She goes on to refer to an internal report from the National Association of Realtors® (NAR), which found that commissions typically range from 4.3% and 5.3% as of 2005. And income for real estate agents generally has steadily declined as membership in NAR has skyrocketed during the past couple of boom years. According to NAR’s 2007 member profile, the median gross income for all Realtors in 2006 was $47,700, down slightly from 2004 when median gross income was $49,300. And that’s before expenses, which are significant

These are hardly incomes to write home about as the cost of living has increased. Many students just graduating from college are offered jobs with higher starting salaries than that and the only deductions they have are taxes--not business expenses, such as advertising for listings, internet websites, MLS dues, license fees, gasoline for showing properties, increased FICA deductions for being self-employed, to mention just a few.

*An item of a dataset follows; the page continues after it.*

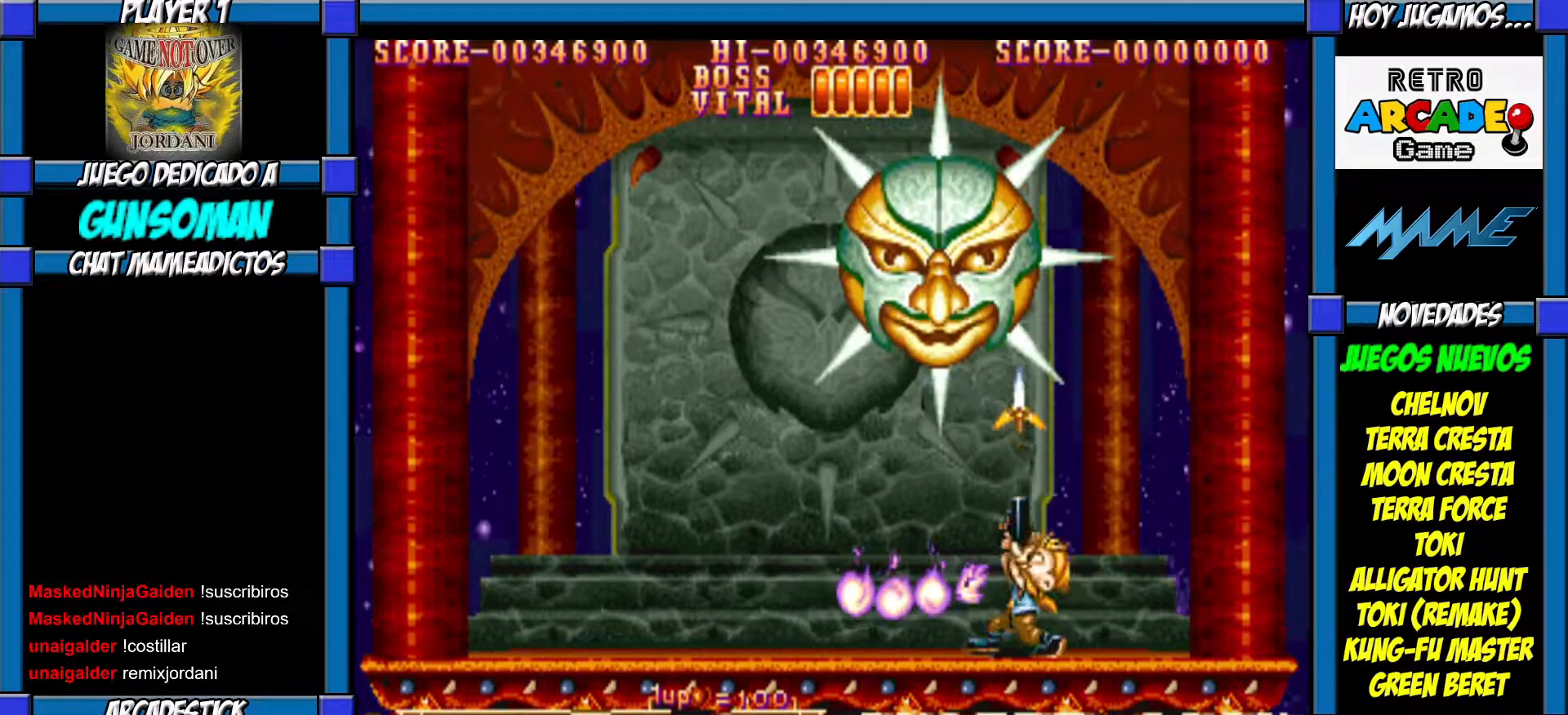
{"buttons": [], "left_stick": "up", "events": [[50, "CROSS", "up"], [117, "CROSS", "down"], [167, "CROSS", "up"], [217, "CROSS", "down"], [300, "CROSS", "up"], [350, "CROSS", "down"], [417, "CROSS", "up"]]}
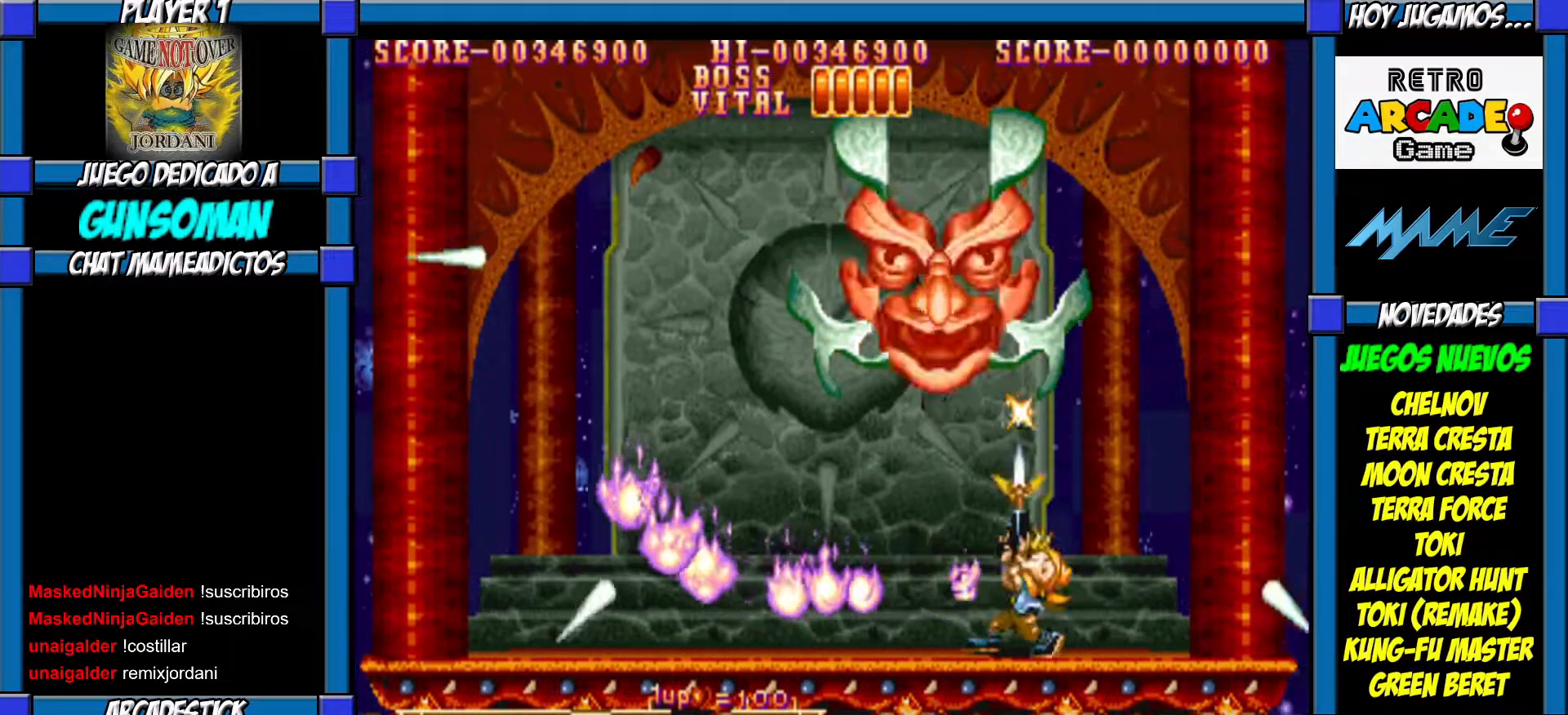
{"buttons": [], "left_stick": "up", "events": [[67, "left_stick", "left"], [150, "CROSS", "down"], [150, "left_stick", "up"], [217, "CROSS", "up"], [267, "CROSS", "down"], [317, "CROSS", "up"], [383, "CROSS", "down"], [450, "CROSS", "up"]]}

In addition, the average agent does not receive the entire commission. Whatever commission the seller is paying is divided 4 ways—listing agent and listing company, selling agent and selling company. The result is that the agent usually gets about 1.5% or less of the sales price of any property, unless the listing agent sells the home. The implicit theme in the 60 Minutes story of Realtors gouging the public is just not accurate.

Another topic alluded to was the fact that many states have minimum service laws. Stahl’s interpretation of these laws was that they constituted a restraint of trade and prevented discount brokerages from existing in the states where they exist. What is not mentioned is that these laws were put into place to protect the public after many complaints from the public to licensing entities in the states where they exist.

Allyson Hoffman, a Realtor in Illinois, explains in her blog response to the 60 Minutes segment that the minimum service law in her state was one such law—there were so many complaints that legislators felt that consumers needed an assurance that at least basic real estate services were being provided by the discounters. In addition, Hoffman notes that full service real estate firms provided their sellers with more money in their pockets than did discount firms and sold their homes in less time, another fact that Stahl ignored. The issue is not really whether there is a 6% commission or something less, but rather what puts more money in the consumer’s pocket at the end of the transaction. Studies from NAR have supported Hoffman’s assertion.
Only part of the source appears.